Масштаб твоей поэзии таков, что все, не вошедшее, из-за „избранности“ вынужденной, кричит, вопиет, требует своего места на типографской бумаге, – под солнцем-то, к счастью, есть у него место.
Нелепейшая, бредовая ситуация с изданиями, отравлявшая жизнь и ранее, приведшая к болячкам, драмам, заставлявшая прежде всего самим себе доказывать, что ты еще прочен, что есть этот самый порох, что стоек ты, вопреки всему, так и норовящему подкосить эту стойкость, что выстаивал, поднимался ты из бед и в прежние годы не напрасно, и еще выстоишь, и поднимешься, и в работе найдешь спасение, и скажешь еще свое слово, и действительно скажешь его, и сызнова скажешь, и останется это слово, как и встарь, на бумаге, в рукописи, в лучшем случае в самиздате, в этих наших бесчисленных сборниках самодельных, читаемых в основном людьми самиздата, надежными и достойными, это так, и круг этот вроде широк, но изданий нормальных все нет, и когда они будут, неясно, хоть должны ведь когда-нибудь быть, и опять восстаешь, и работаешь, говоришь свое слово, движешься дальше, глубже, вперед и ввысь, а года идут, и растет пресловутый „корпус“ писаний, и чего-то светлого ждешь, а его все нет, – продолжается.

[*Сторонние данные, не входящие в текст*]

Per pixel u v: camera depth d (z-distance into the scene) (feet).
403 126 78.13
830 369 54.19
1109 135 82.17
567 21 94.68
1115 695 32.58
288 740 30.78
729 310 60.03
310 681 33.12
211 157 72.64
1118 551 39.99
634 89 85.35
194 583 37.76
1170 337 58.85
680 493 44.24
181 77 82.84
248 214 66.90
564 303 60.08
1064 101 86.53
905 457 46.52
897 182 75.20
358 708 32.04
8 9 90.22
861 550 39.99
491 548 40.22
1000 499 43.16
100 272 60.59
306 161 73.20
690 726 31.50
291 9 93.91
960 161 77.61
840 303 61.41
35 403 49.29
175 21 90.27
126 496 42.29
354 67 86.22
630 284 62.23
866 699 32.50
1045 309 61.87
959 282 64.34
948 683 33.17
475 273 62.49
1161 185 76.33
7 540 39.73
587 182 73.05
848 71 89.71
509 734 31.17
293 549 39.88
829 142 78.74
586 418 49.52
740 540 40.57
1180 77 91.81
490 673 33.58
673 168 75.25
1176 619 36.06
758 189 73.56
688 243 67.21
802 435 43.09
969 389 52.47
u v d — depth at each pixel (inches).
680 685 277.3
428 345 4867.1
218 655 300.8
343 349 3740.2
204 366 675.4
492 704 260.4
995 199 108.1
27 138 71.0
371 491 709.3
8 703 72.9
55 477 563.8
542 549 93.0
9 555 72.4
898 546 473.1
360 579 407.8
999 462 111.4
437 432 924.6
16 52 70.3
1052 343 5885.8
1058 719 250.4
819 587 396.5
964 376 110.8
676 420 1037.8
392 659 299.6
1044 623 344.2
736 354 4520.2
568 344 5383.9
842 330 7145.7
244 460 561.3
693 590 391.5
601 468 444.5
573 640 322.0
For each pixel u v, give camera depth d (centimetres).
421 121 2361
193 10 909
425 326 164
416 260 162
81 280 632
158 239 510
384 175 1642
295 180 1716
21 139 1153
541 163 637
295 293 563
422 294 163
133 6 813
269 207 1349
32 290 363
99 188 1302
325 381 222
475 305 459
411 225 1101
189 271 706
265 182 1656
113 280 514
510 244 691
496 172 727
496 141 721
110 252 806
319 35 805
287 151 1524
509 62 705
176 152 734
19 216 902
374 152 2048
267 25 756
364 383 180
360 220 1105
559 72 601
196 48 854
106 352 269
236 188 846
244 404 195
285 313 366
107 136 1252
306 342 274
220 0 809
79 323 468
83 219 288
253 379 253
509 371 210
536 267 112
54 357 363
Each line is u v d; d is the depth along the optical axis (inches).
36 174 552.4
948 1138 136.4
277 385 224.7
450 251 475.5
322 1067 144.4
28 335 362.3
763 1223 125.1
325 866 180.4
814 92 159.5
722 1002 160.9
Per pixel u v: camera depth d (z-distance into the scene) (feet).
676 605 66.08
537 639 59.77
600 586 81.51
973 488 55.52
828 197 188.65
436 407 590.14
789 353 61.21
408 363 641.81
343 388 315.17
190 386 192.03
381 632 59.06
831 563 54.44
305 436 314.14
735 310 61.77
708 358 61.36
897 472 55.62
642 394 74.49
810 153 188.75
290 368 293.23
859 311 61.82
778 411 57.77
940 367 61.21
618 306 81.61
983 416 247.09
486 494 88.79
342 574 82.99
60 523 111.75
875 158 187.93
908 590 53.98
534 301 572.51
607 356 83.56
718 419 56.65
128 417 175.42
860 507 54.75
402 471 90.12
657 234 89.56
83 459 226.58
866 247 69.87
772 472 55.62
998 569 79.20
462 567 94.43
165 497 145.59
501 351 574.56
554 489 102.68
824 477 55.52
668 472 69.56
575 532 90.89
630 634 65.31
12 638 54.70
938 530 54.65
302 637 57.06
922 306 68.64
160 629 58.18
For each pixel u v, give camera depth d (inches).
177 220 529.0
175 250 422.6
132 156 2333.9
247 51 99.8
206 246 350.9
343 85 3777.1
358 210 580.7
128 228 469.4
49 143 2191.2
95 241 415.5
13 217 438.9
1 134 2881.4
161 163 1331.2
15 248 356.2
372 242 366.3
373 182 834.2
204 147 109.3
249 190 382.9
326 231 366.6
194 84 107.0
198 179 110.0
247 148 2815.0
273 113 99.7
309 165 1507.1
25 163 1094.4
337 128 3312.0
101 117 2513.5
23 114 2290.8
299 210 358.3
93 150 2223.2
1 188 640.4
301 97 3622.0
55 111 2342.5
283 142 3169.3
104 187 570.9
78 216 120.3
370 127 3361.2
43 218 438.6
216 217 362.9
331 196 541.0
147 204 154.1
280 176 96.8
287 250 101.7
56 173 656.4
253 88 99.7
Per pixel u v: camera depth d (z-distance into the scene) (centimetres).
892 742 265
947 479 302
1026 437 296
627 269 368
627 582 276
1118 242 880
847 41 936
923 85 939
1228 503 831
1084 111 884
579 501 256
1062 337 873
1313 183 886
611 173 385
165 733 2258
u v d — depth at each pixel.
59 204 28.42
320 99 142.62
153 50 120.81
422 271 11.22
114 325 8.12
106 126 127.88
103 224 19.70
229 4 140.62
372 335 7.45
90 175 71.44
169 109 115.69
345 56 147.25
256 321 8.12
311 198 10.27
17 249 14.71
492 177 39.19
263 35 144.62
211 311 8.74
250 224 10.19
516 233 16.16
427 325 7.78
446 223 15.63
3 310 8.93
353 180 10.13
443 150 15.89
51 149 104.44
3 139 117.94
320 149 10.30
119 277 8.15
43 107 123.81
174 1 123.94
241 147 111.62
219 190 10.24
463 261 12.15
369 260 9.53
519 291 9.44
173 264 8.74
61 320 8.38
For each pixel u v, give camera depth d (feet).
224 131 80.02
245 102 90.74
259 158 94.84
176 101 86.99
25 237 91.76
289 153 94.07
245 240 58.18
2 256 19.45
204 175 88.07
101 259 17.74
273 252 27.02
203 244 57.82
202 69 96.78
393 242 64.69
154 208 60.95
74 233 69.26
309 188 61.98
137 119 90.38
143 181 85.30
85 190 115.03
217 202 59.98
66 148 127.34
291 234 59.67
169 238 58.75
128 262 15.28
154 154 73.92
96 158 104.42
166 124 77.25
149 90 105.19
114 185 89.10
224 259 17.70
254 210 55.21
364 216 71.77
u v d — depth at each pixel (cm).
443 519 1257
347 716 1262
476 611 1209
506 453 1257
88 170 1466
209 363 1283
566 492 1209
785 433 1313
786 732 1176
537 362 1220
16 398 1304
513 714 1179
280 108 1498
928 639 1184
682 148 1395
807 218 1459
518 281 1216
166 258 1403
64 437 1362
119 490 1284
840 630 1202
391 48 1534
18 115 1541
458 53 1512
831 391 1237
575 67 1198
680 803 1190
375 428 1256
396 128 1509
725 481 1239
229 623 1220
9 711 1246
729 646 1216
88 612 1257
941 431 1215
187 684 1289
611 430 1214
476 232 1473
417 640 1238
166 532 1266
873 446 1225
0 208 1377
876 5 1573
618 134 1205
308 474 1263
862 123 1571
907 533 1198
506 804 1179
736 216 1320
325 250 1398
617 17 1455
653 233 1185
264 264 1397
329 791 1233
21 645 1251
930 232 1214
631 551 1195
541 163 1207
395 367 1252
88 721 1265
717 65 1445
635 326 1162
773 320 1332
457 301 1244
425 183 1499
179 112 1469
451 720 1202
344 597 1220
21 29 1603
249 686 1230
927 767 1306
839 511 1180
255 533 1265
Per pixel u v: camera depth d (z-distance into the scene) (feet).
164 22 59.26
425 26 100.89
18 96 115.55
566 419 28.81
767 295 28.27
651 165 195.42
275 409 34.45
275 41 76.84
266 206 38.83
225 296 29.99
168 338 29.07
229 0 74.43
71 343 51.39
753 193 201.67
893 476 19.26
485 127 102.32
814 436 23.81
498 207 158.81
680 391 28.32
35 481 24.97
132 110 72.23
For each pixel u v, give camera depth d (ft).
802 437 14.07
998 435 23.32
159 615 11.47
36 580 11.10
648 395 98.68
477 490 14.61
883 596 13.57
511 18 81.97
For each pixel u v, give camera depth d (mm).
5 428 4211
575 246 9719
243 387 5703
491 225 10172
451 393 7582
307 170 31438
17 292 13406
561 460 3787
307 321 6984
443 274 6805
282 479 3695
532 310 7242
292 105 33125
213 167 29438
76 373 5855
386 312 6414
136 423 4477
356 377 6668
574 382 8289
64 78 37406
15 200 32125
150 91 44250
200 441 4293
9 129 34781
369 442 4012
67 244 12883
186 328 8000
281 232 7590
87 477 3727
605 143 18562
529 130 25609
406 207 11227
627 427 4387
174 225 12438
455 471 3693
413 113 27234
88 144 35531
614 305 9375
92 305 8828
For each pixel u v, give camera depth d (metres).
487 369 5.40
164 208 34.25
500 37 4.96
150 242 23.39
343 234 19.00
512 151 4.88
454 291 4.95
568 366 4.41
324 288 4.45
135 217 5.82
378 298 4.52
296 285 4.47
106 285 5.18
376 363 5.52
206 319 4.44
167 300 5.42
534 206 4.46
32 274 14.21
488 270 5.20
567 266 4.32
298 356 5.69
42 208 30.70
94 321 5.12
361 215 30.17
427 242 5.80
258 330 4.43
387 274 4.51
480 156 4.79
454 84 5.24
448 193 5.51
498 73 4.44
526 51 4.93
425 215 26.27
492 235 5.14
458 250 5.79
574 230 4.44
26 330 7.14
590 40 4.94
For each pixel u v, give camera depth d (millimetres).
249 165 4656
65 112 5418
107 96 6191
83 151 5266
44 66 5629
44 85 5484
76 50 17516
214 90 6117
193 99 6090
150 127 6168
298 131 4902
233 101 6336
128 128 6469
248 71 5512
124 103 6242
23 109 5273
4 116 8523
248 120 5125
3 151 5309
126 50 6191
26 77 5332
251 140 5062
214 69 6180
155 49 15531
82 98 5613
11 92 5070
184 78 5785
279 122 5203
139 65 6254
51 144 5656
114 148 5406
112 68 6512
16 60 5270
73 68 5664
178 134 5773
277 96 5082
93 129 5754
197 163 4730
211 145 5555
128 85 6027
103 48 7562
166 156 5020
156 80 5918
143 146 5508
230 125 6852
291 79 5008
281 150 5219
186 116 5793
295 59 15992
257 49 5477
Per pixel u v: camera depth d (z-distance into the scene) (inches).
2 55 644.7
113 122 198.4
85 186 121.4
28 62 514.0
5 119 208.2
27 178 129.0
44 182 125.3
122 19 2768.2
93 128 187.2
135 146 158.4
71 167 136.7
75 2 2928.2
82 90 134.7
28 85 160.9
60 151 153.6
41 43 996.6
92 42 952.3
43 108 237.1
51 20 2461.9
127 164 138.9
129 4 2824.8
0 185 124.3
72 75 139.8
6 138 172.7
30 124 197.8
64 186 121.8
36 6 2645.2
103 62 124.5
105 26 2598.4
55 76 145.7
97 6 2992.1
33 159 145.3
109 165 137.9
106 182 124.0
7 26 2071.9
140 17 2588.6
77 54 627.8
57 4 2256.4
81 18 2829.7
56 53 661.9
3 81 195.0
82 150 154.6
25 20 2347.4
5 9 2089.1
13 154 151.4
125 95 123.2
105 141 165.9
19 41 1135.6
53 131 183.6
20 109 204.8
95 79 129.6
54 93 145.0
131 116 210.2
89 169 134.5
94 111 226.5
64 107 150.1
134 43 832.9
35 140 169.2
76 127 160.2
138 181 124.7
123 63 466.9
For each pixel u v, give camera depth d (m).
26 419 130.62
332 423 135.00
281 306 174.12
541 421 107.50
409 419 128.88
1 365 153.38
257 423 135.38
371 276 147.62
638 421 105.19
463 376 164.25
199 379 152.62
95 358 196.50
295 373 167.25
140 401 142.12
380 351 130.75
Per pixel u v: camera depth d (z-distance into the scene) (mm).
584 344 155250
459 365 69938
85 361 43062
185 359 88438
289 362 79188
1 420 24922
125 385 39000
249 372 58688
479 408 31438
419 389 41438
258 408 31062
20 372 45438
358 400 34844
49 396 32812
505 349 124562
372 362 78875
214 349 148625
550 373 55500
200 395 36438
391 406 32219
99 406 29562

Очень удобно всяким субчикам не замечать нас, делать вид, что нас вроде и нет на горизонте, хотя мы есть и, знаю, еще увидим свет при жизни, а уж в другой, пожалуй, жизни и водой не разольешь, тогда и наверстаем упущенное, потому что нечего бояться, и придется жить, и здесь, и там.
То-то некоторые премудрые иностранные слависты и грамотные сограждане удивляются: что же это, мол, ни про тебя, Володя, ни про Величанского никто и не пишет, не говорит, не упоминает нигде (имеются в виду Айги, Рейн и прочие эгоисты, выезжавшие в западные страны).
А я спокойно отвечаю:
– Мало ли как бывает, мало ли кому нынче утвердиться надо любой ценой, – а что касается нас, то Саше я, слава богу, цену знаю – и уверен, что и он обо мне помнит всегда.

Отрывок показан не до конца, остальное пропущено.